***** Information supplied *****

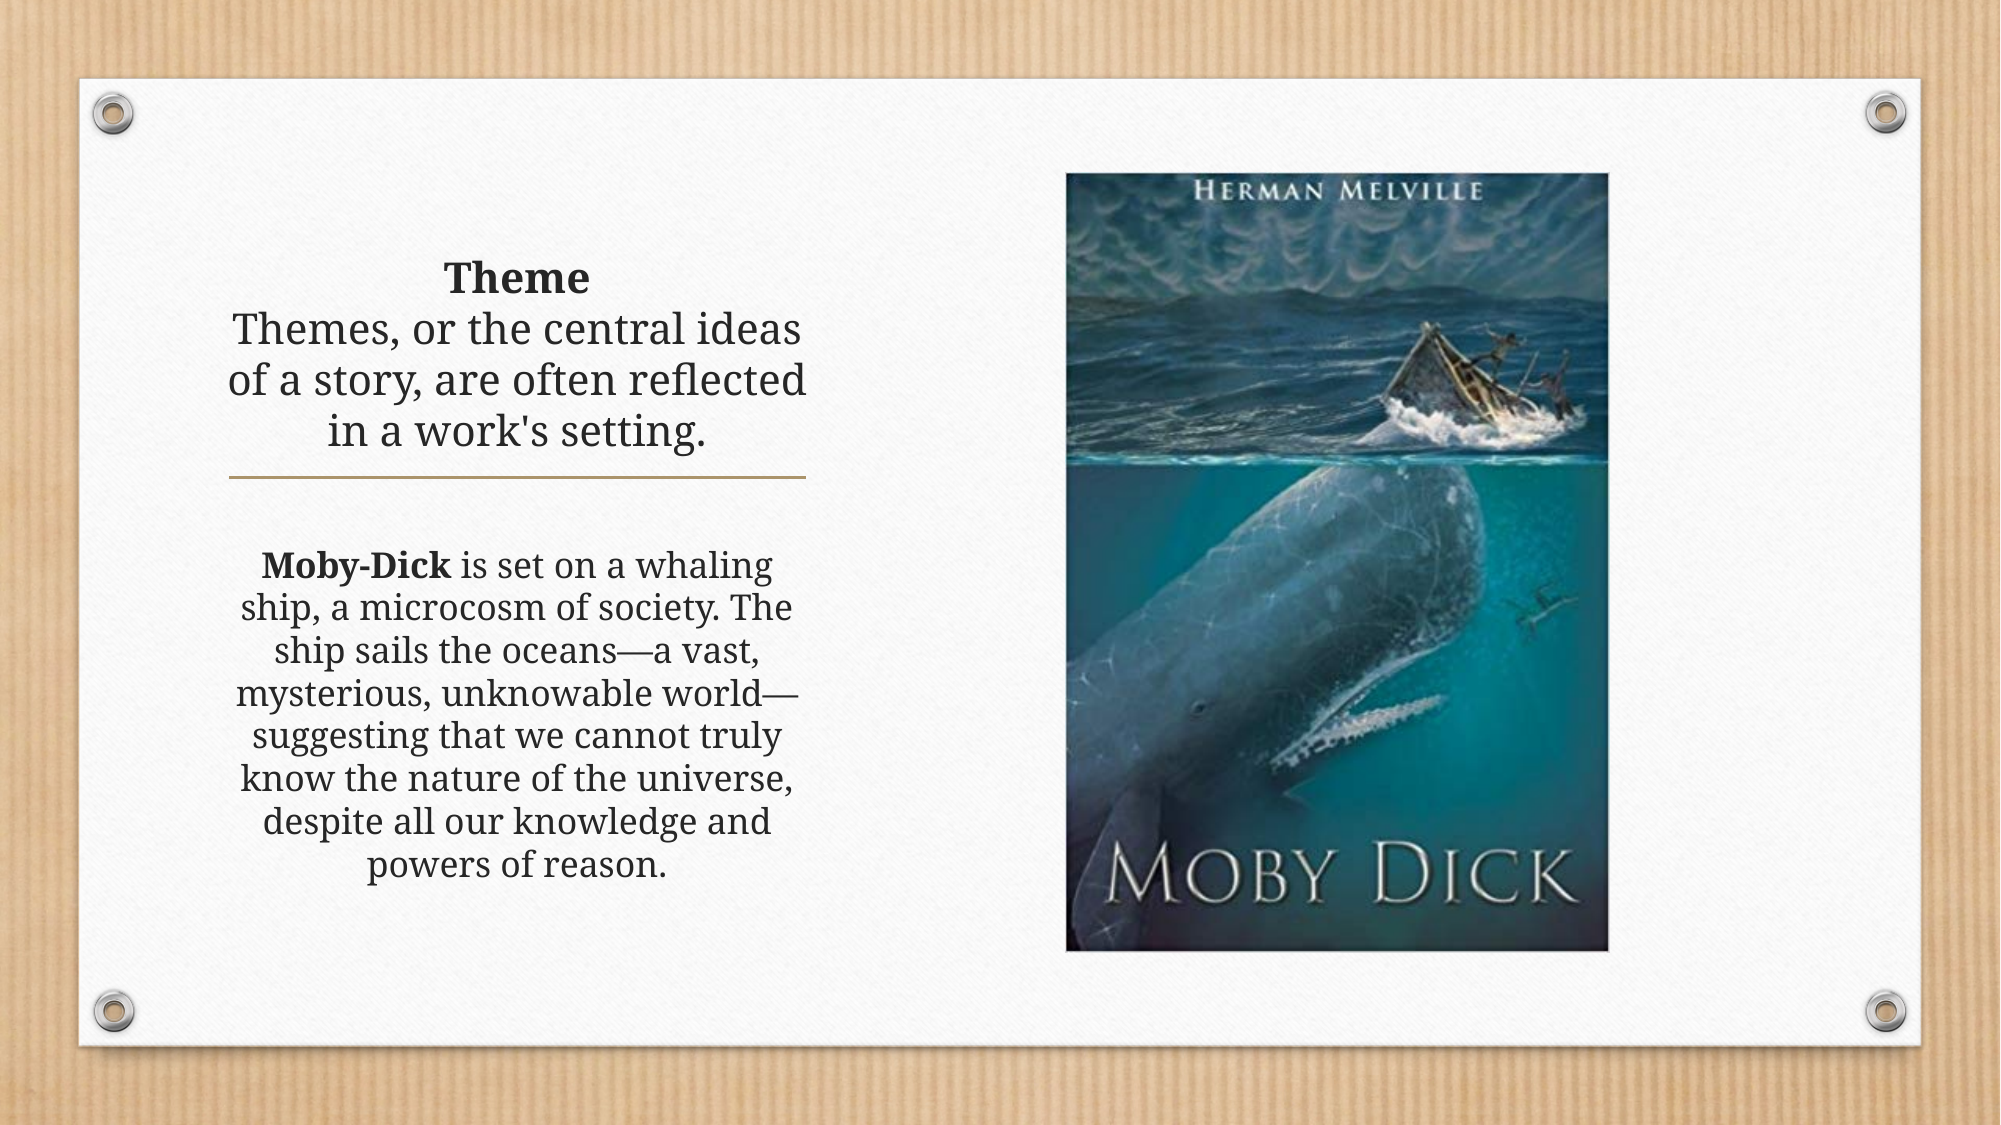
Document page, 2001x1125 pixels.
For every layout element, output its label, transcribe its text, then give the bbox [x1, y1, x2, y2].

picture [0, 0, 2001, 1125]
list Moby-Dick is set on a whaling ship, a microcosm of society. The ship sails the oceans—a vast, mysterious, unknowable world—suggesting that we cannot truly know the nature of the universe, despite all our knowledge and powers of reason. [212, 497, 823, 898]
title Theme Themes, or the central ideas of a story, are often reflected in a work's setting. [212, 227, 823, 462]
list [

*****

Job item:
From the first line to the last, retype the data exactly, without images.

Reply to the task:
Document page, 2001x1125 pixels.
For every layout element, output its label, transcribe its text, then give the bbox [x1, y1, x2, y2].

picture [0, 0, 2001, 1125]
list Moby-Dick is set on a whaling ship, a microcosm of society. The ship sails the oceans—a vast, mysterious, unknowable world—suggesting that we cannot truly know the nature of the universe, despite all our knowledge and powers of reason. [212, 497, 823, 898]
title Theme Themes, or the central ideas of a story, are often reflected in a work's setting. [212, 227, 823, 462]
list [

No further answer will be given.